Whether I do or not is beside the point.  I can easily imagine other
reasons for writing Fidelio and the Ninth, other than the ones you
mention, if that's what you mean.  Indeed, I've given some of them in a
previous post.  As for his hearing problems, I can certainly imagine
that they spurred him on to write very LOUD music, but they don't come
close to accounting for an inspiration to the Eighth, the piano sonata
op.  110, the last string quartet, the Bundeslied, the Elegische Gesang,
or the late Bagatelles.  For all either one of us knows, maybe the hearing
problems are relevant, or maybe they're not.

>I never said that Liszt only consists of vanity. I just said that I
>think that vanity was the prominent feature in him, more prominent than
>in Brahms for example.

You've met both men, of course.  I'm sorry.  You're simply telling me
you like Brahms better than Liszt, I would suspect because you prefer
the music of one to the other.  Your preference is yours, but I still
say that writing a bad piece of music isn't necessarily a failure of
character and more often a failure of talent.

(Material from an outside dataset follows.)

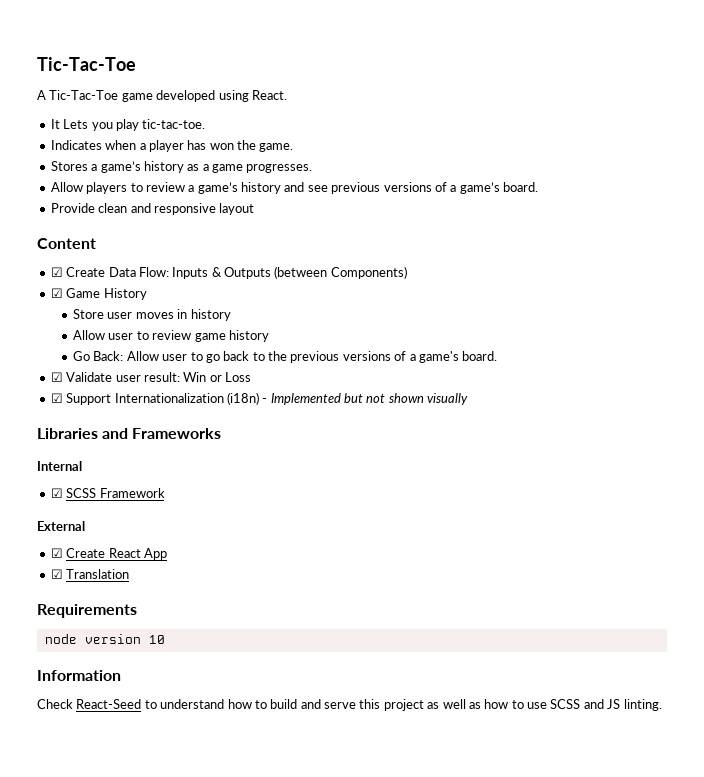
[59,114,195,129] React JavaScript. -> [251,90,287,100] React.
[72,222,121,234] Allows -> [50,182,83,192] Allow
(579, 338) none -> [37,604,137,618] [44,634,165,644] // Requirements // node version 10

>>...  Beethoven's idealistic Republicanism not only is a product of the
>>intellectual fallout of the French and American revolutions, but also
>>contributes to and shapes the temper of the times.
>>
>That is what I wrote: Beethoven without his need to be so extremely
>republican would have been a different Beethoven and would have written
>different music.

Then I obviously misunderstood you.  I thought you were saying

>Do you really think that Beethoven would have felt the need to so
>empathically express his desire for freedom (eg in Fidelio and the Ninth
>Symphony) without the experience of living in a deeply undemocratic
>society?

There were lots of paeans to liberty in democratic societies at the
time.  It was something in the air in both Europe and North America.  The
difference is that none of them were written by composers of Beethoven's
caliber.  In fact, there's a lot of celebratory talk in the US right now
about "liberty and freedom," much of it from the people doing their best
to limit it.  Thus, talking about Beethoven's *motives* (he "felt the
need") seems to me a bit curious.

>Like a Kafka without neuroses and a nicer father would
>have written pretty different stories.

I've got a wonderful father, and I used to write Kafka-esque stuff,
mostly because I admired Kafka and wanted to see if I could make something
like that.  I couldn't, but I doubt it was the accident of my particular
father.  It was probably because I wasn't as good a writer.